The short film had us follow a seagull on its flight around London, when it swooped down to avoid a building jets of air are shot at the guests face, when we glide across the river Thames you feel the water on your face, this is what makes it ‘4D’ apparently. The whole experience lasted about 10 minutes and was reasonably entertaining, if a bit pointless. I probably wouldn’t recommend the 4D experience unless you’re bringing children, even then the extra cost might not be justified.
I exited the 4D experience to find that the queue had become even longer. Sigh. I decided to just get on with it and took my place at the end. It took about an hour before I was actually inside the attraction and having my bags searched by security. I feel I must emphasise that the queues are simply ridiculous, which is testament to the attractions popularity I suppose, but it such a long wait worth it? I was about to find out.
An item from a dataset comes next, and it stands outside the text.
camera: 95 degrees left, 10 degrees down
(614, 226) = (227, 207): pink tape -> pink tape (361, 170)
A member of staff quickly ushered me and several others to walk along the platform and hop on to one of the pods that had just arrived. The pods are quite small and they let on quite a lot of people at a time, I’d say there were about 15 others in pod with me and you could maybe just about swing a cat in there. As a result, it was a bit of a scramble to get the best viewing spot as the pod began to rise.
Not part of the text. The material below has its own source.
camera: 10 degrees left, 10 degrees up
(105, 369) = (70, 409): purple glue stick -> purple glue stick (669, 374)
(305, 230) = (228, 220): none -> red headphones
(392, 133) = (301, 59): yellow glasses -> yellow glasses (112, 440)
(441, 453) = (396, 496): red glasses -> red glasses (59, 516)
Moving at a slow pace, I still felt a little flutter in my stomach as the pod made its way on its never-ending circular journey. The views start off as mundane but get progressively better the higher up you go. In the meantime there are several interactive screens in each pod which give you information about dozens of landmarks.
With the pod reaching roughly the halfway mark I began to realise what a great position the London Eye is in. Located literally on the river Thames and opposite the houses of parliament, the views are pretty spectacular. It takes about 15 minutes for the pod to reach the pinnacle of the London Eye at which point the best views are revealed. Unfortunately this only lasts a few seconds before you begin to descend, so you better have your camera ready.
This is my main issue with the London Eye; whilst the view is impressive you only have a very brief time in which to enjoy it, whilst other viewing points like The Shard or the Sky Garden are not only higher, but stationary, so you can take your time and really take in the view.
After another 15 minutes of descending and reach the end of your journey. Oh, you do have an opportunity to pose for a camera located outside the pods, but you’ll have to pay to get a copy (hint: it won’t be cheap).
It took me 14 years, but I finally went on the London Eye. A part of me wishes I hadn’t bothered. I don’t think I can enjoy an attraction where the queuing time is longer than the time actually spent inside the attraction. The views are wonderful but shorted lived, why not spend a bit more and get a better view at the top of the Shard for as long as you want? Or pay nothing and go to the Sky Garden which is also taller that the London Eye? I love the London Eye for being a quirky symbol of a modern city, but I really don’t think I can recommend it as an attraction. If you do go, you might want to take a couple of magazines to read while you wait, maybe a sleeping bag.